▶ Document section:
+---+

How Sockets Work in NATS ?

Connection Establishment => Connection establishment is the process of creating a persistent communication channel between a NATS client (publisher or subscriber) and the NATS server. This step is crucial to facilitate real-time data exchange between the client and the server.

  1. Client Initiates Connection : A client opens a socket and connects to the NATS server on its default TCP port 4222.
  2. Server Accepts Connection : The server accepts the client connection and establishes a persistent socket for communication.

Message Exchange => process by which message is sent and received between clients (publishers and subscribers) via the NATS server. NATS supports various communication patterns like publish/subscribe, request/reply, and queue groups, all of which rely on efficient routing and handling of messages.

  1. Publishing Messages :
  • The publisher sends data over its socket to the server.
  • The server routes the message to relevant subscribers using other sockets.
  1. Subscribing to Messages :
  • A subscriber registers a subject with the server.
  • When a message for the subject arrives, the server pushes it to the subscriber’s socket.

NATS Protocol

The NATS Protocol is a lightweight, text-based protocol designed to facilitate efficient communication between clients and the NATS server. It uses sockets as the underlying transport layer, ensuring high-speed, low-latency messaging suitable for distributed systems.

WebSocket Support in NATS

In addition to TCP sockets, NATS supports WebSocket connections, enabling browser-based clients to communicate with the NATS server.

+---+

▶ Supplied data:
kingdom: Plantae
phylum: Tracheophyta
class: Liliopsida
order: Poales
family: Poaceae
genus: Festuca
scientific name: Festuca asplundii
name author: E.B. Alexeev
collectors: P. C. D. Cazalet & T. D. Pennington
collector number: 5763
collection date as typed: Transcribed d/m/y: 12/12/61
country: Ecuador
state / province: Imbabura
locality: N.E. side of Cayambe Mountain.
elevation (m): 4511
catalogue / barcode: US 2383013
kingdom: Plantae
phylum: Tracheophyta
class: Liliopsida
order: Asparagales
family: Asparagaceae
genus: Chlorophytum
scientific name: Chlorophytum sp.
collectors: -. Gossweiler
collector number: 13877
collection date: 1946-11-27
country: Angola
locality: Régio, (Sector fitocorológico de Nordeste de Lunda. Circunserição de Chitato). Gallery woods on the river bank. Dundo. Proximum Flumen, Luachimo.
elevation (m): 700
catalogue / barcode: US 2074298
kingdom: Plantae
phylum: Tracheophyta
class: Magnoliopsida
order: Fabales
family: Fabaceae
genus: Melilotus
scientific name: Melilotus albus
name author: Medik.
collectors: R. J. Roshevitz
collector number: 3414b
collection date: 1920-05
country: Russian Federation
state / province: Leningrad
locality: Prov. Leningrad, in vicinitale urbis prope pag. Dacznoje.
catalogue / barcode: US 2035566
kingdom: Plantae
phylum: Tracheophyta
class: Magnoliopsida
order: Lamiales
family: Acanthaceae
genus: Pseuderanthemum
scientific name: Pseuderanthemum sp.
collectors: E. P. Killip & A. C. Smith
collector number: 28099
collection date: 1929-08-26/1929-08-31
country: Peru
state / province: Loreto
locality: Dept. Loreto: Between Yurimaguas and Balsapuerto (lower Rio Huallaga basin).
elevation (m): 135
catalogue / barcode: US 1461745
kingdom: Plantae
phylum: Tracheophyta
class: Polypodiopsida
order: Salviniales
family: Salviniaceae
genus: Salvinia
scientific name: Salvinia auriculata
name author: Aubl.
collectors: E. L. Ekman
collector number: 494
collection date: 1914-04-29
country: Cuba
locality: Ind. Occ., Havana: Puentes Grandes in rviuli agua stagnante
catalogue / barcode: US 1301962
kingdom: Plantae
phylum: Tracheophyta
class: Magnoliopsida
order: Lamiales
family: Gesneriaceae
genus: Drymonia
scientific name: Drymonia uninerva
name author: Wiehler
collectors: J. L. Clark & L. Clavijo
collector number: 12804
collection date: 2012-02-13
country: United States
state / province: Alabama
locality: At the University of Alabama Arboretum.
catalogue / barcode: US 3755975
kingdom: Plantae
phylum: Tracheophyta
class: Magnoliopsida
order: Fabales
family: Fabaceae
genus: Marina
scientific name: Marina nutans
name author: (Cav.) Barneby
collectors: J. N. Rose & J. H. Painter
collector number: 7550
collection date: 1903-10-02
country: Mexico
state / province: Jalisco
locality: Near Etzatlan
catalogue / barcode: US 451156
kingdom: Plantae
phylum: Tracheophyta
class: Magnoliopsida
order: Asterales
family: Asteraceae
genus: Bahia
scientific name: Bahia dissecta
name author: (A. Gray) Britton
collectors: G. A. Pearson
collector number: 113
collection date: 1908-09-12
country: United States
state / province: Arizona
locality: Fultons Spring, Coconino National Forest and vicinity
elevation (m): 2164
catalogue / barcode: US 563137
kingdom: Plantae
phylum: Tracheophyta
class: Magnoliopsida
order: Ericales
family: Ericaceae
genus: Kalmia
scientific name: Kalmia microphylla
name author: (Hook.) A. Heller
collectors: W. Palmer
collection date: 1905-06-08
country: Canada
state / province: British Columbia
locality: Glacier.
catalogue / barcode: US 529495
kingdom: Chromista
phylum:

+---+

▶ List of tasks:
1/ In the NATS sockets text, restate the part that opens with the words "Message Exchange =>" and closes with "to the server.", substituting "broker" for "server".
2/ Please state the default TCP port on which a client connects to the NATS server, according to the NATS sockets text.
The records have no connection to the text on NATS sockets.

▶ Answers for this exercise:
1/
Message Exchange => process by which message is sent and received between clients (publishers and subscribers) via the NATS broker. NATS supports various communication patterns like publish/subscribe, request/reply, and queue groups, all of which rely on efficient routing and handling of messages.

  1. Publishing Messages :
  • The publisher sends data over its socket to the broker.

2/ 4222